La recherche sur l’embryon et les cellules souches embryonnaires : des travaux sous contrôle

Mis à jour le : 23.10.13

La recherche sur l’embryon est autorisée sous certaines conditions en France par la loi de bioéthique du 7 juillet 2011(1), modifiée par la loi du 6 août 2013.

Les chercheurs autorisés peuvent travailler à partir d’embryons surnuméraires conçus dans le cadre d’une fécondation in vitro que les parents choisissent de donner à la recherche.
Ces travaux de recherche sont strictement encadrés par l’Agence de la biomédecine qui s’assure à chaque étape de leur conformité avec le cadre légal et les règles éthiques.
En cas de non-respect des conditions de délivrance de l’autorisation, elle peut suspendre ou retirer l’autorisation délivrée.

LES ENJEUX


La recherche sur l’embryon étudie les mécanismes du développement de l’embryon humain jusqu’à quelques jours après la fécondation.
Ces travaux sont importants car à termes, ils peuvent permettre d’améliorer les chances de réussite des tentatives de fécondation dans le cadre d’une assistance médicale à la procréation, par exemple.
Les cellules souches embryonnaires proviennent de l’embryon humain au tout premier stade de son développement. Leur capacité à engendrer tout type de cellules humaines est porteuse d’espoirs.
La recherche permettra par exemple de progresser dans la connaissance du développement humain, la compréhension des mécanismes biologiques qui caractérisent ces cellules mais aussi dans une perspective de nouvelles voies thérapeutiques, comme la médecine régénérative.

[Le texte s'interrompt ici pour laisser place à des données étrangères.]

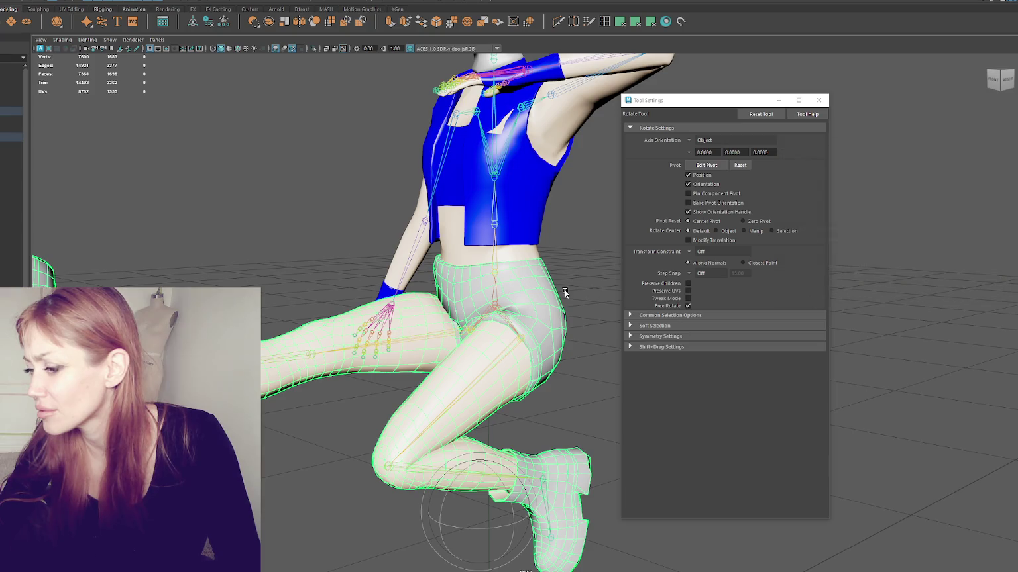
pyautogui.click(40, 1)
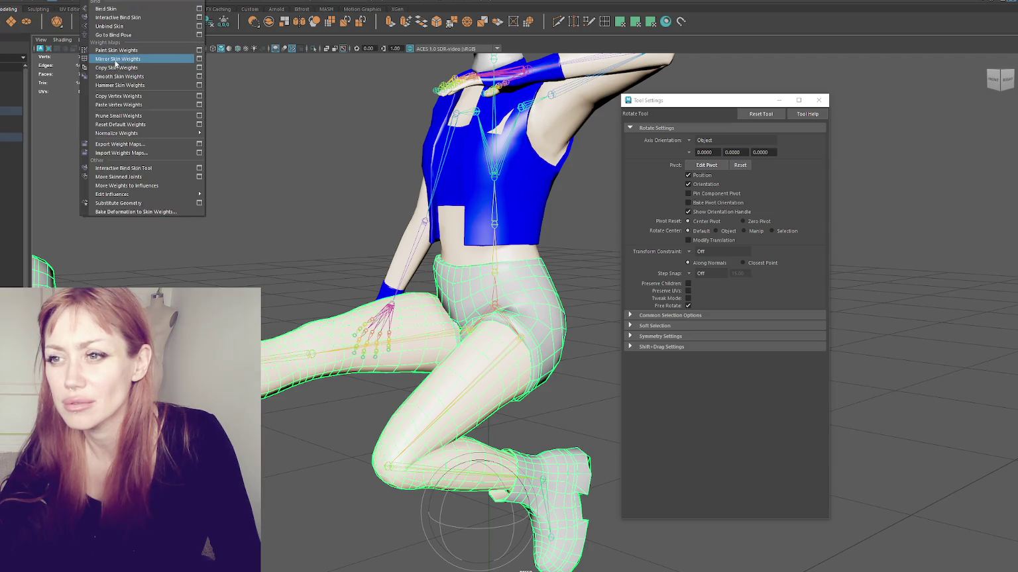
# - Re-mirror the shorts' skin weights across the XY plane
pyautogui.click(132, 62)
pyautogui.click(93, 1)
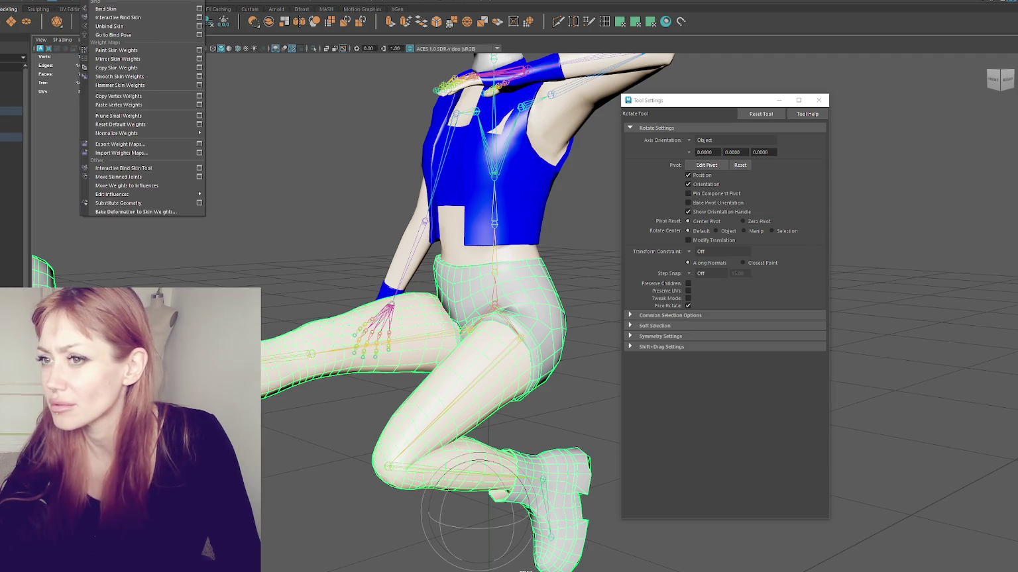
pyautogui.click(199, 59)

LE RÔLE DE L’AGENCE DE LA BIOMÉDECINE


La loi de bioéthique a confié à l’Agence un certain nombre de missions visant essentiellement à veiller aux aspects légaux et éthiques de la recherche sur l’embryon.
C’est la directrice générale de l’Agence de la biomédecine qui délivre, après avis du conseil d’orientation, les autorisations de recherche sur l’embryon et sur les cellules souches embryonnaires humaines, et les autorisations pour la conservation, l’importation ou l’exportation de ces éléments à des fins de recherche. Enfin, l’Agence assure le suivi, l’évaluation et le contrôle des projets de recherches dans ce domaine.

(1) La loi de bioéthique du 7 juillet 2011 a précisé trois points :

- les recherches alternatives à celles sur l’embryon humain et conformes à l’éthique doivent être favorisées.

- la décision motivée de l’Agence de la biomédecine assortie de l’avis également motivé de son conseil d’orientation doivent être communiqués aux ministres chargés de la Santé et de la Recherche.

- l’interdiction de la création d’embryons transgéniques ou chimériques est renforcée.